La puñalada que Ciudadanos ha asestado a Manuel Valls, decidida el lunes unilateralmente por Albert Rivera, es la consumación de una política disparatada y absurda que va mucho más allá de Barcelona. El problema no es la “forma de obrar” del ex primer ministro, argumento esgrimido por el aparato de Cs para justificar el golpe autoritario de su líder. La discrepancia sobre la reelección de Ada Colau era perfectamente administrable entre ambos, incluso tenía sentido político que los votos prestados hubieran sido los mínimos necesarios para la ocasión. Únicamente tres para permitir alcanzar los 21 de la mayoría absoluta e impedir así que Ernest Maragall fuera alcalde, mientras la otra mitad del grupo Valls/Cs se abstenía. Frente al independentismo, se optaba por el mal menor sin entusiasmo ni entregar más que los apoyos imprescindibles puesto que no había pacto alguno. La diferencia de criterio podía haberse convertido en una oportunidad para Cs, empezando a modular un discurso muy rígido y escorado a la derecha. Así pues, el problema no era ese y la prueba es que, antes del lunes, tanto Inés Arrimadas como Carlos Carrizosa descartaron en sus declaraciones claramente esa posibilidad.
La cuestión es que Rivera está empeñado en ver España en blanco y negro, en hacer realidad su profecía sobre Pedro Sánchez y el PSOE, empujándole a pactar con Podemos y los separatistas, cuando ahora mismo tenía a su alcance un escenario inmejorable para un partido teóricamente de centro. Es incomprensible que pudiendo sumar mayoría absoluta con los socialistas, convirtiéndose en el árbitro de la nueva legislatura no quiera serlo y opte por el cuanto peor, mejor. Cuesta entender ese empecinamiento cuando la política es el arte de lo posible. El problema es que Rivera se niega a reconocer que su estrategia de relevar al PP ha fracasado en las urnas y que los resultados en las municipales y europeas fueron flojos tirando a malos. Antes que aceptar su error y rectificar se aferra a un código absurdo, a esa vieja fórmula hidalga de “sostenella y no enmendalla”. En el fondo, teme se ponga en duda su liderazgo porque hizo una apuesta maximalista por liderar la derecha y echar a Sánchez. Por eso ahora todo lo que cuestione esa estrategia y empuje a rectificarla le resulta insoportable. Lo ve en términos de amenaza de su liderazgo.

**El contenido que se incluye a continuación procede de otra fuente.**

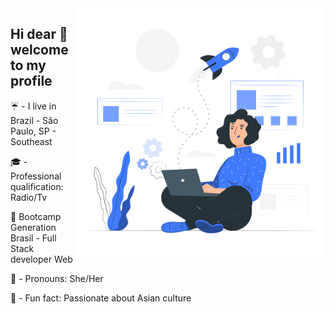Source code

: <img align="right" width="400px" src="https://github.com/liviaguimaraes92/liviaguimaraes92/blob/main/Startup%20life-pana.png">

## Hi dear :space_invader: welcome to my profile                                                      

:umbrella: - I live in Brazil - São Paulo, SP - Southeast<p>
🎓 - Professional qualification: Radio/Tv<p> 
🚀 Bootcamp Generation Brasil - Full Stack developer Web<p>
🥀 - Pronouns: She/Her<p>
:sushi: - Fun fact: Passionate about Asian culture<p>

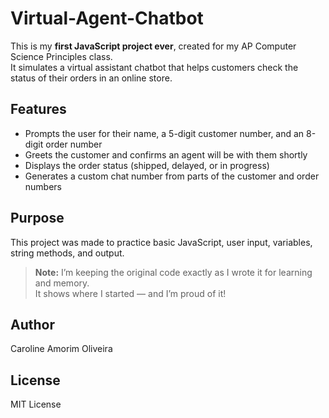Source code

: # Virtual-Agent-Chatbot

This is my **first JavaScript project ever**, created for my AP Computer Science Principles class.  
It simulates a virtual assistant chatbot that helps customers check the status of their orders in an online store.

## Features
- Prompts the user for their name, a 5-digit customer number, and an 8-digit order number
- Greets the customer and confirms an agent will be with them shortly
- Displays the order status (shipped, delayed, or in progress)
- Generates a custom chat number from parts of the customer and order numbers

## Purpose
This project was made to practice basic JavaScript, user input, variables, string methods, and output.

> **Note:** I’m keeping the original code exactly as I wrote it for learning and memory.  
> It shows where I started — and I’m proud of it!

## Author
Caroline Amorim Oliveira

## License
MIT License
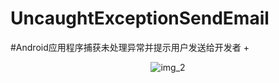 # UncaughtExceptionSendEmail
#Android应用程序捕获未处理异常并提示用户发送给开发者
+<center>![img_2](./img_2.png)<br /></center>
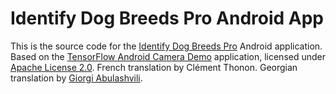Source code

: # Identify Dog Breeds Pro Android App

This is the source code for the <a href="https://play.google.com/store/apps/details?id=com.jstappdev.identify_dog_breeds_pro">Identify Dog Breeds Pro</a> Android application. Based on the <a href="https://github.com/tensorflow/tensorflow/tree/master/tensorflow/examples/android">TensorFlow Android Camera Demo</a>
 application, licensed under <a href="https://github.com/j05t/identify-dog-breeds-pro/blob/master/LICENSE">Apache License 2.0</a>. French translation by Clément Thonon. Georgian translation by <a href="https://github.com/givargi">Giorgi Abulashvili</a>.

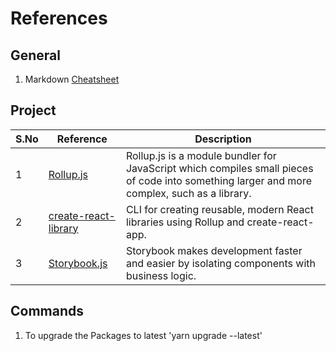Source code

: # References

## General
1. Markdown [Cheatsheet](https://github.com/adam-p/markdown-here/wiki/Markdown-Here-Cheatsheet)

## Project
| S.No | Reference | Description |
| --- | --------- | ----------- |
| 1 | [Rollup.js](https://rollupjs.org/guide/en/#overview) | Rollup.js is a module bundler for JavaScript which compiles small pieces of code into something larger and more complex, such as a library.|
| 2 | [create-react-library](https://github.com/transitive-bullshit/create-react-library#readme) | CLI for creating reusable, modern React libraries using Rollup and create-react-app.|
| 3 | [Storybook.js](https://storybook.js.org/)| Storybook makes development faster and easier by isolating components with business logic. |

## Commands
1. To upgrade the Packages to latest 'yarn upgrade --latest'
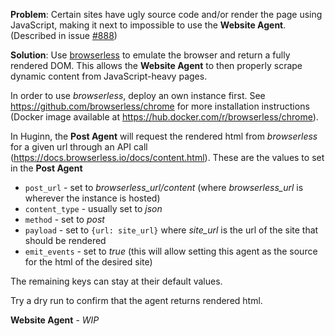 **Problem**: Certain sites have ugly source code and/or render the page using JavaScript, making it next to impossible to use the **Website Agent**. (Described in issue [#888](https://github.com/cantino/huginn/issues/888))

**Solution**: Use [browserless](https://www.browserless.io/) to emulate the browser and return a fully rendered DOM. This allows the **Website Agent** to then properly scrape dynamic content from JavaScript-heavy pages.

In order to use *browserless*, deploy an own instance first. See https://github.com/browserless/chrome for more installation instructions (Docker image available at https://hub.docker.com/r/browserless/chrome).

In Huginn, the **Post Agent** will request the rendered html from *browserless* for a given url through an API call (https://docs.browserless.io/docs/content.html). These are the values to set in the **Post Agent**
* `post_url` - set to *browserless_url/content* (where *browserless_url* is wherever the instance is hosted)
* `content_type` - usually set to *json*
* `method` - set to *post*
* `payload` - set to `{url: site_url}` where *site_url* is the url of the site that should be rendered
* `emit_events` - set to *true* (this will allow setting this agent as the source for the html of the desired site)

The remaining keys can stay at their default values.

Try a dry run to confirm that the agent returns rendered html.

**Website Agent** - *WIP*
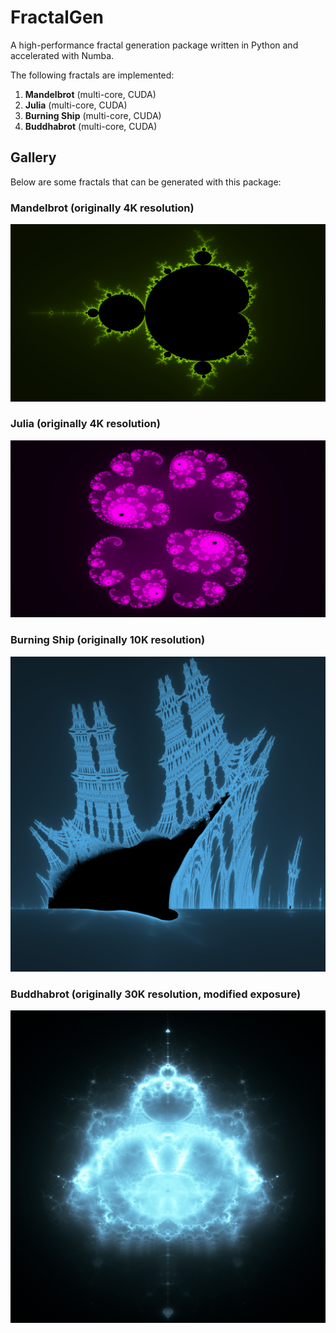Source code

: # FractalGen
A high-performance fractal generation package written in Python and accelerated with Numba.

The following fractals are implemented:
1. **Mandelbrot** (multi-core, CUDA)
2. **Julia** (multi-core, CUDA)
3. **Burning Ship** (multi-core, CUDA)
4. **Buddhabrot** (multi-core, CUDA)

## Gallery
Below are some fractals that can be generated with this package:
### Mandelbrot (originally 4K resolution)
![Mandelbrot](images/mandelbrot.png)

### Julia (originally 4K resolution)
![Julia](images/julia.png)

### Burning Ship (originally 10K resolution)
![Burning_Ship](images/burningship.png)

### Buddhabrot (originally 30K resolution, modified exposure)
![Buddhabrot](images/buddhabrot.png)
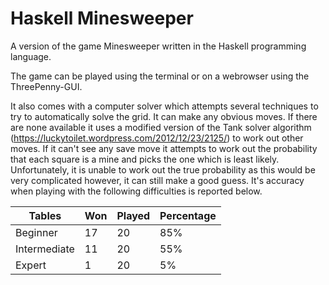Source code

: # Haskell Minesweeper

A version of the game Minesweeper written in the Haskell programming language.

The game can be played using the terminal or on a webrowser using the ThreePenny-GUI.

It also comes with a computer solver which attempts several techniques to try to automatically solve the grid. It can make any obvious moves. If there are none available it uses a modified version of the Tank solver algorithm (https://luckytoilet.wordpress.com/2012/12/23/2125/) to work out other moves. If it can't see any save move it attempts to work out the probability that each square is a mine and picks the one which is least likely. Unfortunately, it is unable to work out the true probability as this would be very complicated however, it can still make a good guess. It's accuracy when playing with the following difficulties is reported below.

| Tables        | Won        | Played  | Percentage  |
| ------------- |------------|---------| ------------ |
| Beginner      | 17         | 20      |   85%        |
| Intermediate  | 11         |    20   | 55%          |
| Expert        | 1          |    20   |  5%          |
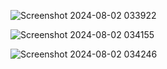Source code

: ![Screenshot 2024-08-02 033922](https://github.com/user-attachments/assets/bee99359-25e5-4614-90fe-70d9535a3d2f)

![Screenshot 2024-08-02 034155](https://github.com/user-attachments/assets/53eaffb4-35b6-4fec-bff3-f0870bcb7564)

![Screenshot 2024-08-02 034246](https://github.com/user-attachments/assets/1701661b-fb16-4a2b-a9ce-1ecf772e46ef)


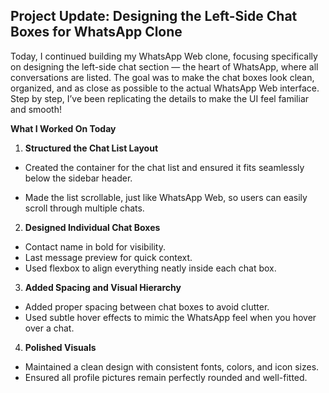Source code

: ## **Project Update: Designing the Left-Side Chat Boxes for WhatsApp Clone**

Today, I continued building my WhatsApp Web clone, focusing specifically on designing the left-side chat section — the heart of WhatsApp, where all conversations are listed.
The goal was to make the chat boxes look clean, organized, and as close as possible to the actual WhatsApp Web interface. Step by step, I’ve been replicating the details to make the UI feel familiar and smooth!

**What I Worked On Today**
1. **Structured the Chat List Layout**
* Created the container for the chat list and ensured it fits seamlessly below the sidebar header.

* Made the list scrollable, just like WhatsApp Web, so users can easily scroll through multiple chats.
2. **Designed Individual Chat Boxes**
* Contact name in bold for visibility.
* Last message preview for quick context.
* Used flexbox to align everything neatly inside each chat box.
3. **Added Spacing and Visual Hierarchy**
* Added proper spacing between chat boxes to avoid clutter.
* Used subtle hover effects to mimic the WhatsApp feel when you hover over a chat.
4. **Polished Visuals**
* Maintained a clean design with consistent fonts, colors, and icon sizes.
* Ensured all profile pictures remain perfectly rounded and well-fitted.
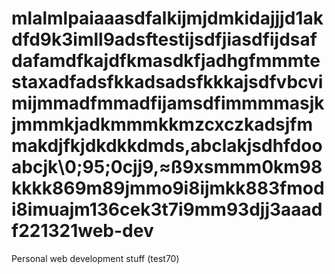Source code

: mlalmlpaiaaasdfalkijmjdmkidajjjd1akdfd9k3imll9adsftestijsdfjiasdfijdsafdafamdfkajdfkmasdkfjadhgfmmmtestaxadfadsfkkadsadsfkkkajsdfvbcvimijmmadfmmadfijamsdfimmmmasjkjmmmkjadkmmmkkmzcxczkadsjfmmakdjfkjdkdkkdmds,abclakjsdhfdooabcjk\0;95;0cjj9,≈ß9xsmmm0km98kkkk869m89jmmo9i8ijmkk883fmodi8imuajm136cek3t7i9mm93djj3aaadf221321web-dev
=======

Personal web development stuff (test70)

Valls cosechó el sábado en el Consell de Cent un enorme éxito, recibiendo grandes elogios por su talla política y sentido de Estado. Hizo un brillante discurso en el que explicó las razones de su apoyo circunstancial a Colau, sin olvidar los peligros que afronta Europa tanto por parte de la extrema derecha como de los populismos de todo tipo, e hizo una defensa de la triple dimensión catalana, española y europea de Barcelona. Finalmente, dirigió unas palabras directas al exconsejero y concejal electo Joaquim Forn a favor de la Constitución y la justicia española ante el griterío de “llibertat presos polítics” de parte del público. Posiblemente, el protagonismo del ex primer ministro acabó siendo indigerible para el ego de “adolescente caprichoso”, como lo ha calificado Francesc de Carreras, en el que se ha convertido Rivera. Vio en el francocatalán a un rival potencial y decidió cortar amarras antes de que la herejía pudiera extenderse dentro de Cs. La ruptura con Valls es un aviso a los críticos internos (Luis Garicano o Toni Roldán) sobre el futuro que les espera si se atreven a cuestionar las decisiones del líder supremo.